Este constitui, segundo Bernstein (1996), o “contexto primário” do sistema educativo. Lembremos, no entanto, com Foucault, que os próprios discursos da ciência se produzem no interior de uma disciplina e que cada disciplina historicamente estabelece o que pode ser considerado verdadeiro ou falso numa determinada época, repelindo “para o outro lado das suas margens, toda uma teratologia do saber. ” Por isso, “o exterior de uma ciência é mais e ao mesmo tempo menos povoado do que se crê: há a experiência imediata, os temas imaginários que carregam e reconduzem sem cessar crenças sem memórias” (Foucault, 1997: 26).
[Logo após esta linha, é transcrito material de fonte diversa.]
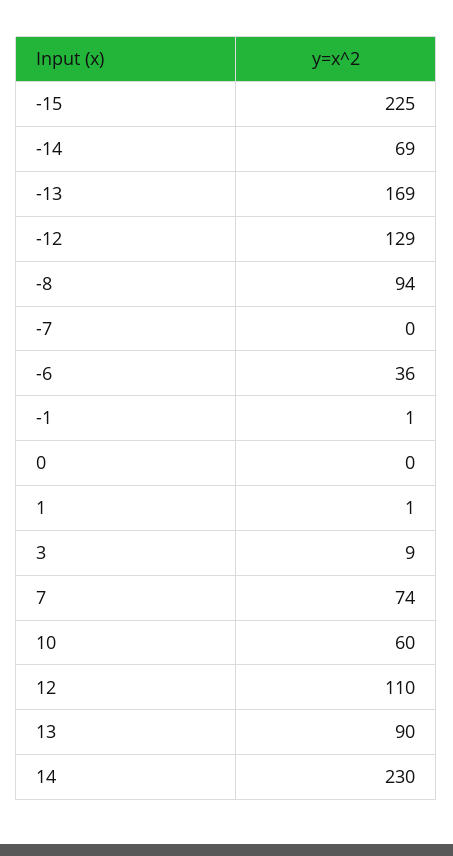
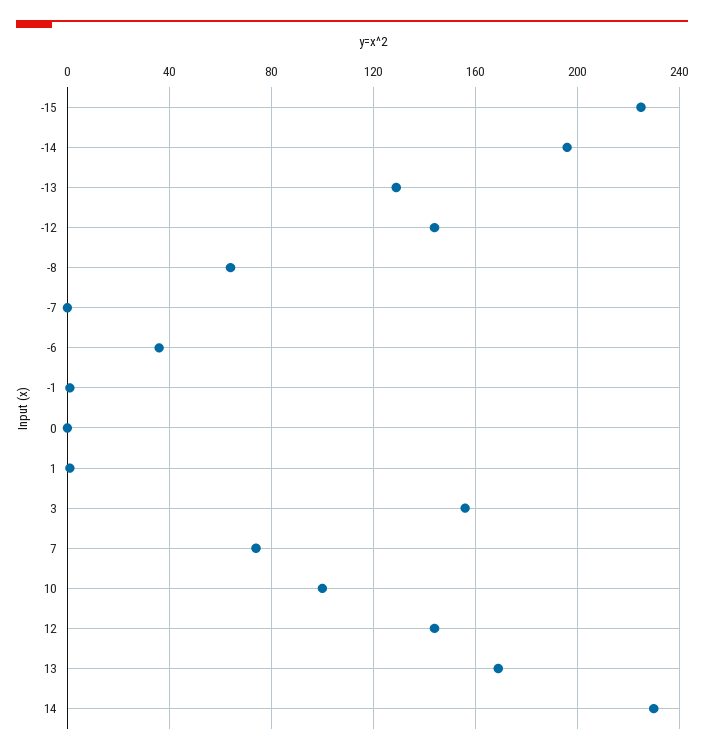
  {
    "-15": 225,
-   "-14": 69,
+   "-14": 195,
-   "-13": 169,
+   "-13": 130,
-   "-12": 129,
+   "-12": 145,
-   "-8": 94,
+   "-8": 65,
    "-7": 0,
    "-6": 36,
    "-1": 1,
    "0": 0,
    "1": 1,
-   "3": 9,
+   "3": 155,
    "7": 74,
-   "10": 60,
+   "10": 100,
-   "12": 110,
+   "12": 145,
-   "13": 90,
+   "13": 170,
    "14": 230
  }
Hoje, no entanto, a “europeização do currículo “ parece tornar-se pouco a pouco, segundo Pacheco, uma realidade, “num processo gradual de convergência de políticas alicerçadas em textos fundacionais4 que impõem conteúdos nos ensinos básico e secundário e ciclos de formação no ensino superior.”

Nesse contexto actual de políticas globalizadas, as reformas curriculares dos ensinos básico e secundário, no nosso país, inserem-se, portanto, numa “regulação conceptual, a montante, ao nível dos mecanismos transnacionais e supranacionais, e, numa regulação normativa, a jusante, no plano da intervenção do Estado” (Pacheco, J.A5).

Acreditemos, com Habermas que “a identidade europeia não pode significar, senão a unidade na pluralidade nacional”6

Esta poderá ser uma explicação para o facto de a literatura popular, que integrou, com configurações e finalidades diversas, os programas de LP, desde o tempo da República, continuar a integrar o currículo actual.

Não é intenção deste trabalho uma análise dos actuais programas curriculares na área do ensino de língua materna, muito menos um estudo histórico, comparando o discurso oficial para este ensino ao longo do tempo7. Para o estudo dos programas e manuais a que nos propomos, elegemos como foco específico de observação a reconfiguração de um “objecto” – o conto popular - em si mesmo já fruto de uma “configuração” primeira, que vimos surgir com as recolhas e estudos dos primeiros folcloristas, como apresentado no capítulo anterior.

A apropriação escolar do conto popular, que denominamos de apropriação de “segunda ordem”, faz-se ao longo da série de discursos acima referidos, que vão dos programas de ensino até ao discurso proferido em sala de aula. É, pois, sobre os modos desta apropriação “segunda” que aqui nos debruçamos.

4

Cf. Relatório “Objectivos futuros concretos dos sistemas de educação e formação”, aprovado no Conselho Europeu de Estocolmo, em 2001

5

Cf. página Web, indicada na nota seguinte.

6

Citado em Pacheco, J.A, “ A ressignificação do currículo em contextos de globalização” Texto disponível no site: http://www.grupolusofona.pt/pls/portal/docs/PAGE/OPECE/PRODUCOESCIENTIFICAS/ PAPERS/ COMUNICAÇÕES – Windows Internet Explorer. Acesso em Agosto de 2008

7

Para uma síntese das mudanças ocorridas nos curricula em Portugal ver João Barroso, Organização e regulação dos ensinos básico e secundário, em Portugal: sentidos de uma evolução.

Um percurso sobre a história dos programas de LP, pode ser encontrado no documento “Programa de Língua Portuguesa / Português: uma visão diacrónica” ME- DGIDC, Dezembro de 2008.